The length at which the plot reaches a plateau was considered as the characteristic length. Characteristic lengths obtained from experiment and finite element analysis were in close agreement, indicating the validity of the numerical method. The practical importance of the characteristic length is that solder joints longer than the characteristic length have a maximum peel stress that remains unchanged with joint length, causing the joint strength to become independent of the joint length. In other words, the use of joints longer than the characteristic length provides no additional strength to the joint.
The fracture strength of mode-I copper DCB specimens were measured with SAC305 solder joints of various lengths. Joint strength increased with increasing solder length before reaching a plateau value of constant strength. The corresponding finite element model showed that the maximum peel stress became independent of the length of the solder layer beyond a characteristic length which was very close to the solder length corresponding to the initiation of the measured joint-strength plateau.

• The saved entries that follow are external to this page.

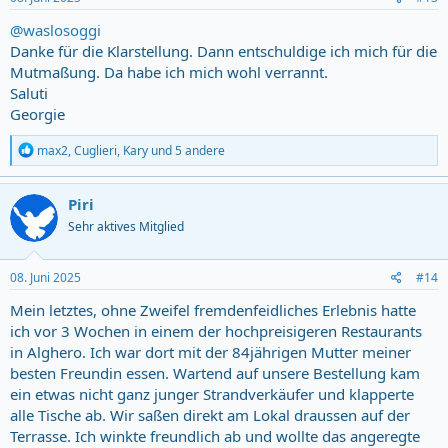
@waslosoggi
Danke für die Klarstellung. Dann entschuldige ich mich für die
Mutmaßung. Da habe ich mich wohl verrannt.
Saluti
Georgie
R
max2
,
Cuglieri
,
Kary
und 5 andere
e
a
c
Piri
t
Sehr aktives Mitglied
i
o
n
s
08. Juni 2025
#14
:
Mein letztes, ohne Zweifel fremdenfeidliches Erlebnis hatte
ich vor 3 Wochen in einem der hochpreisigeren Restaurants
in Alghero. Ich war dort mit der 84jährigen Mutter meiner
besten Freundin essen. Wartend auf unsere Bestellung kam
ein etwas nicht ganz junger Strandverkäufer und klapperte
alle Tische ab. Wir saßen direkt am Lokal draussen auf der
Terrasse. Ich winkte freundlich ab und wollte das angeregte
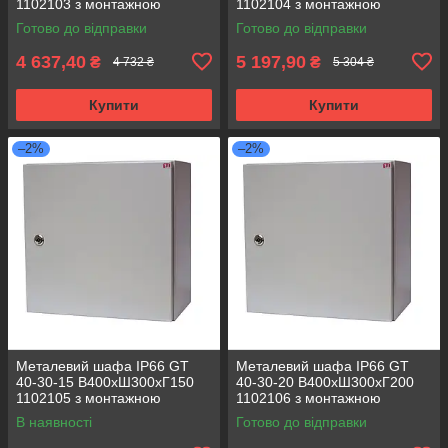
1102103 з монтажною
1102104 з монтажною
панеллю (розподільчий, 1
панеллю (розподільчий, 1
Готово до відправки
Готово до відправки
замок)
замок)
4 637,40
5 197,90
₴
₴
4 732 ₴
5 304 ₴
Купити
Купити
–2%
–2%
Металевий шафа IP66 GT
Металевий шафа IP66 GT
40-30-15 В400хШ300хГ150
40-30-20 В400хШ300хГ200
1102105 з монтажною
1102106 з монтажною
панеллю (розподільчий, 1
панеллю (розподільчий, 1
В наявності
Готово до відправки
замок)
замок)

This supported the hypothesis that solder joints reach a maximum strength at the characteristic solder length, and that further increases in length do not result in stronger joints. The concept of the characteristic length was illustrated in a hypothetical chip resistor assembly loaded by board bending. The characteristic length of a typical chip resistor solder joint was predicted to be about 1 mm, as determined from the finite element predictions of the maximum solder peel stress as a function of the joint length.